Die verschiedenen Themen, die dieser "Tatort" besprechen will, bringen solche Unruhe in die Folge, das man wirklich nicht besonders viel Spaß beim Ansehen hat - und sich irgendwann berieseln lässt. Das klappt immer ganz gut. Das Problem: Die großen Gedanken, die transportiert werden sollen, kommen einfach nicht an, und am Ende hat man beinah schon wieder vergessen, dass es beim "Tatort" immer ja noch um eines geht: den Täter.

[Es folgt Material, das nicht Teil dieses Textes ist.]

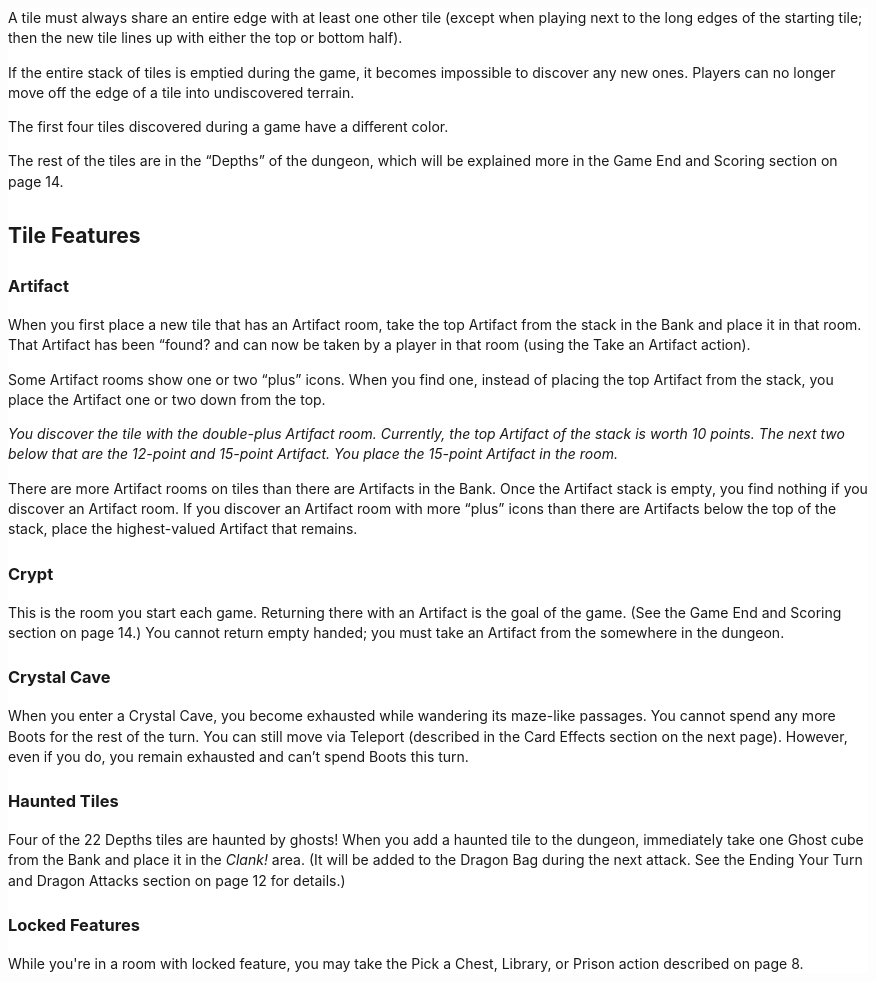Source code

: A tile must always share an entire edge with at least one other tile (except when playing next to the long edges of the starting tile; then the new tile lines up with either the top or bottom half).

If the entire stack of tiles is emptied during the game, it becomes impossible to discover any new ones. Players can no longer move off the edge of a tile into undiscovered terrain.

The first four tiles discovered during a game have a different color.

The rest of the tiles are in the “Depths” of the dungeon, which will be explained more in the Game End and Scoring section on page 14.

## Tile Features

### Artifact

When you first place a new tile that has an Artifact room, take the top Artifact from the stack in the Bank and place it in that room. That Artifact has been “found? and can now be taken by a player in that room (using the Take an Artifact action).

Some Artifact rooms show one or two “plus” icons. When you find one, instead of placing the top Artifact from the stack, you place the Artifact one or two down from the top.

*You discover the tile with the double-plus Artifact room. Currently, the top Artifact of the stack is worth 10 points. The next two below that are the 12-point and 15-point Artifact. You place the 15-point Artifact in the room.*

There are more Artifact rooms on tiles than there are Artifacts in the Bank. Once the Artifact stack is empty, you find nothing if you discover an Artifact room. If you discover an Artifact room with more “plus” icons than there are Artifacts below the top of the stack, place the highest-valued Artifact that remains.

### Crypt

This is the room you start each game. Returning there with an Artifact is the goal of the game. (See the Game End and Scoring section on page 14.) You cannot return empty handed; you must take an Artifact from the somewhere in the dungeon.

### Crystal Cave

When you enter a Crystal Cave, you become exhausted while wandering its maze-like passages. You cannot spend any more Boots for the rest of the turn. You can still move via Teleport (described in the Card Effects section on the next page). However, even if you do, you remain exhausted and can’t spend Boots this turn.

### Haunted Tiles

Four of the 22 Depths tiles are haunted by ghosts! When you add a haunted tile to the dungeon, immediately take one Ghost cube from the Bank and place it in the *Clank!* area. (It will be added to the Dragon Bag during the next attack. See the Ending Your Turn and Dragon Attacks section on page 12 for details.)

### Locked Features

While you're in a room with locked feature, you may take the Pick a Chest, Library, or Prison action described on page 8.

Ein zerfahrener Fall mit einer abgedrehten Blum und einem verschlossenen Perlmann.

Und zum Schluss?

Es ist das letzte Mal, dass man Eva Mattes und Sebastian Bezzel zusammen als Ermittlerteam sieht. Vielleicht nimmt sich dieser "Tatort" deswegen so viel vor: ein Abschied mit Pathos und großen Gedanken. Im Endeffekt tragen weder das Team noch die Handlung dieses Ansinnen. Schade. Immerhin hätte man ansonsten bei der Schlussszene traurig sein können - so bleiben viele Fragen offen. Und das nicht auf eine gute Art.